■ **TAREFA A REALIZAR**
Cite na íntegra e sem qualquer alteração a listagem abaixo, omitindo as imagens.

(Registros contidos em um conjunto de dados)
----------------------------------------
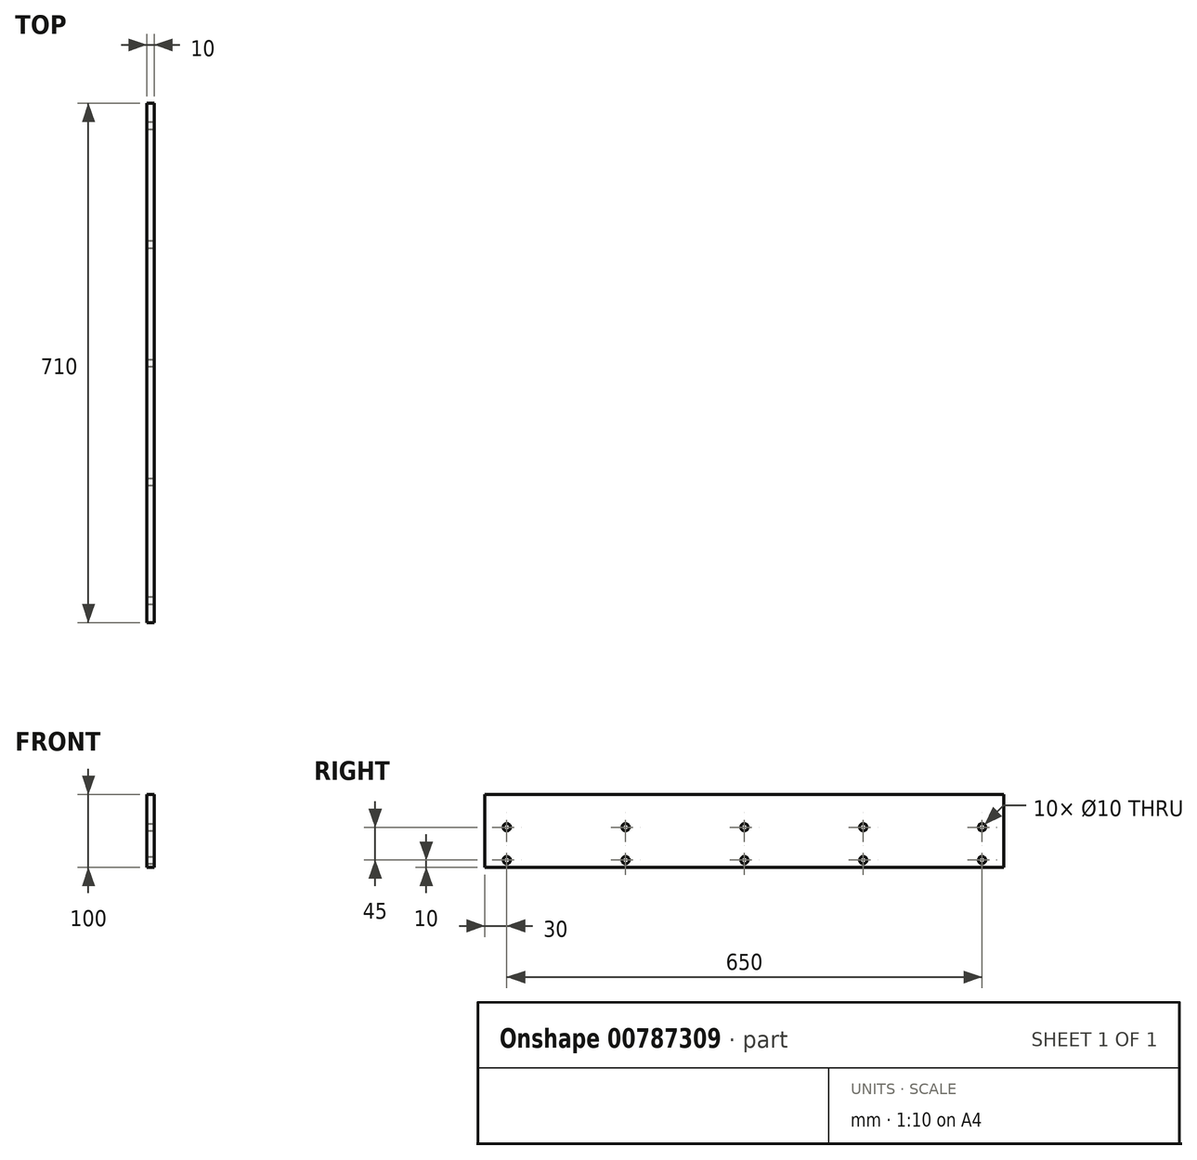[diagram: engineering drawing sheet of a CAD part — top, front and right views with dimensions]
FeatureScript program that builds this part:
annotation { "Feature Type Name" : "Feature", "Feature Type Description" : "" }
export const myFeature = defineFeature(function(context is Context, id is Id, definition is map)
    precondition{}
    {
        {
            var Q0;
            Q0=qCreatedBy(makeId("Front.planeOp"),FACE);
            var sketch = newSketch(context, id + "F0", { "sketchPlane" : qUnion([Q0])});
            skLineSegment(sketch, "E0.bottom", {"start": v(5, 50) * mm, "end": v(-5, 50) * mm});
            skLineSegment(sketch, "E0.top", {"start": v(5, -50) * mm, "end": v(-5, -50) * mm});
            skLineSegment(sketch, "E0.left", {"start": v(5, 50) * mm, "end": v(5, -50) * mm});
            skLineSegment(sketch, "E0.right", {"start": v(-5, 50) * mm, "end": v(-5, -50) * mm});
            skPoint(sketch, "E0.middle", {"position": v(0, 0) * mm});
            skSolve(sketch);
        }
        {
            var Q0;
            Q0=makeQuery(id+"F0.imprint","IMPRINT",FACE,{"disambiguationData":[TD([[makeQuery(id+"F0.imprint","IMPRINT",EDGE,{"derivedFrom":sQuery(id+"F0.wireOp",EDGE,"E0.bottom")}),1.0]])]});
            extrude(context, id + "F1", {"entities" : qUnion([Q0]), "depth" : 710 * mm, "offsetDistance" : 25 * mm});
        }
        {
            var Q0;
            Q0=makeQuery(id+"F1.opExtrude","SWEPT_FACE",FACE,{"disambiguationData":[OSD([sQuery(id+"F0.wireOp",EDGE,"E0.left")])]});
            var sketch = newSketch(context, id + "F2", { "sketchPlane" : qUnion([Q0])});
            skCircle(sketch, "E1", {"center": v(-680, 5) * mm, "radius": 5 * mm});
            skCircle(sketch, "E2", {"center": v(-680, -40) * mm, "radius": 5 * mm});
            skLineSegment(sketch, "E3", {"start": v(-355, 50) * mm, "end": v(-355, -50) * mm, "construction": true});
            skLineSegment(sketch, "E4", {"start": v(-680, 5) * mm, "end": v(-355, 5) * mm, "construction": true});
            skLineSegment(sketch, "E5", {"start": v(-680, -40) * mm, "end": v(-355, -40) * mm, "construction": true});
            skCircle(sketch, "E6", {"center": v(-355, 5) * mm, "radius": 5 * mm});
            skCircle(sketch, "E7", {"center": v(-355, -40) * mm, "radius": 5 * mm});
            skCircle(sketch, "E8", {"center": v(-517.5, 5) * mm, "radius": 5 * mm});
            skCircle(sketch, "E9", {"center": v(-517.5, -40) * mm, "radius": 5 * mm});
            skCircle(sketch, "E10.MirrorC", {"center": v(-192.5, -40) * mm, "radius": 5 * mm});
            skCircle(sketch, "E11.MirrorC", {"center": v(-192.5, 5) * mm, "radius": 5 * mm});
            skCircle(sketch, "E12.MirrorC", {"center": v(-30, 5) * mm, "radius": 5 * mm});
            skCircle(sketch, "E13.MirrorC", {"center": v(-30, -40) * mm, "radius": 5 * mm});
            skSolve(sketch);
        }
        {
            var Q0;
            Q0 = qSketchRegion(id + "F2", true);
            extrude(context, id + "F3", {"entities" : qUnion([Q0]), "operationType" : NewBodyOperationType.REMOVE, "oppositeDirection" : true, "depth" : 25 * mm, "offsetDistance" : 25 * mm});
        }
    });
----------------------------------------
■ **RESPOSTA ESCRITA**
[diagram: engineering drawing sheet of a CAD part — top, front and right views with dimensions]
FeatureScript program that builds this part:
annotation { "Feature Type Name" : "Feature", "Feature Type Description" : "" }
export const myFeature = defineFeature(function(context is Context, id is Id, definition is map)
    precondition{}
    {
        {
            var Q0;
            Q0=qCreatedBy(makeId("Front.planeOp"),FACE);
            var sketch = newSketch(context, id + "F0", { "sketchPlane" : qUnion([Q0])});
            skLineSegment(sketch, "E0.bottom", {"start": v(5, 50) * mm, "end": v(-5, 50) * mm});
            skLineSegment(sketch, "E0.top", {"start": v(5, -50) * mm, "end": v(-5, -50) * mm});
            skLineSegment(sketch, "E0.left", {"start": v(5, 50) * mm, "end": v(5, -50) * mm});
            skLineSegment(sketch, "E0.right", {"start": v(-5, 50) * mm, "end": v(-5, -50) * mm});
            skPoint(sketch, "E0.middle", {"position": v(0, 0) * mm});
            skSolve(sketch);
        }
        {
            var Q0;
            Q0=makeQuery(id+"F0.imprint","IMPRINT",FACE,{"disambiguationData":[TD([[makeQuery(id+"F0.imprint","IMPRINT",EDGE,{"derivedFrom":sQuery(id+"F0.wireOp",EDGE,"E0.bottom")}),1.0]])]});
            extrude(context, id + "F1", {"entities" : qUnion([Q0]), "depth" : 710 * mm, "offsetDistance" : 25 * mm});
        }
        {
            var Q0;
            Q0=makeQuery(id+"F1.opExtrude","SWEPT_FACE",FACE,{"disambiguationData":[OSD([sQuery(id+"F0.wireOp",EDGE,"E0.left")])]});
            var sketch = newSketch(context, id + "F2", { "sketchPlane" : qUnion([Q0])});
            skCircle(sketch, "E1", {"center": v(-680, 5) * mm, "radius": 5 * mm});
            skCircle(sketch, "E2", {"center": v(-680, -40) * mm, "radius": 5 * mm});
            skLineSegment(sketch, "E3", {"start": v(-355, 50) * mm, "end": v(-355, -50) * mm, "construction": true});
            skLineSegment(sketch, "E4", {"start": v(-680, 5) * mm, "end": v(-355, 5) * mm, "construction": true});
            skLineSegment(sketch, "E5", {"start": v(-680, -40) * mm, "end": v(-355, -40) * mm, "construction": true});
            skCircle(sketch, "E6", {"center": v(-355, 5) * mm, "radius": 5 * mm});
            skCircle(sketch, "E7", {"center": v(-355, -40) * mm, "radius": 5 * mm});
            skCircle(sketch, "E8", {"center": v(-517.5, 5) * mm, "radius": 5 * mm});
            skCircle(sketch, "E9", {"center": v(-517.5, -40) * mm, "radius": 5 * mm});
            skCircle(sketch, "E10.MirrorC", {"center": v(-192.5, -40) * mm, "radius": 5 * mm});
            skCircle(sketch, "E11.MirrorC", {"center": v(-192.5, 5) * mm, "radius": 5 * mm});
            skCircle(sketch, "E12.MirrorC", {"center": v(-30, 5) * mm, "radius": 5 * mm});
            skCircle(sketch, "E13.MirrorC", {"center": v(-30, -40) * mm, "radius": 5 * mm});
            skSolve(sketch);
        }
        {
            var Q0;
            Q0 = qSketchRegion(id + "F2", true);
            extrude(context, id + "F3", {"entities" : qUnion([Q0]), "operationType" : NewBodyOperationType.REMOVE, "oppositeDirection" : true, "depth" : 25 * mm, "offsetDistance" : 25 * mm});
        }
    });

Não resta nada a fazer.